Start of Input
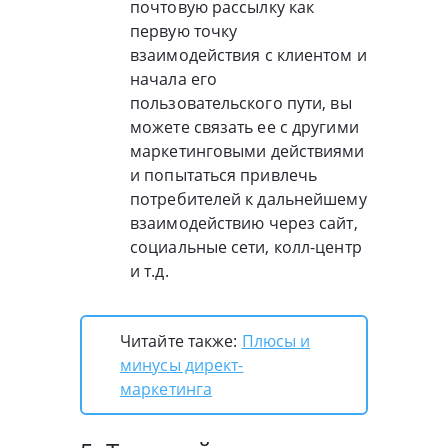
почтовую рассылку как
первую точку
взаимодействия с клиентом и
начала его
пользовательского пути, вы
можете связать ее с другими
маркетинговыми действиями
и попытаться привлечь
потребителей к дальнейшему
взаимодействию через сайт,
социальные сети, колл-центр
и т.д.
Читайте также:
Плюсы и
минусы директ-
маркетинга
End of Input
Brief: Write out the data word for word. Any picture is to be skipped.

Solved exercise:
почтовую рассылку как
первую точку
взаимодействия с клиентом и
начала его
пользовательского пути, вы
можете связать ее с другими
маркетинговыми действиями
и попытаться привлечь
потребителей к дальнейшему
взаимодействию через сайт,
социальные сети, колл-центр
и т.д.
Читайте также:
Плюсы и
минусы директ-
маркетинга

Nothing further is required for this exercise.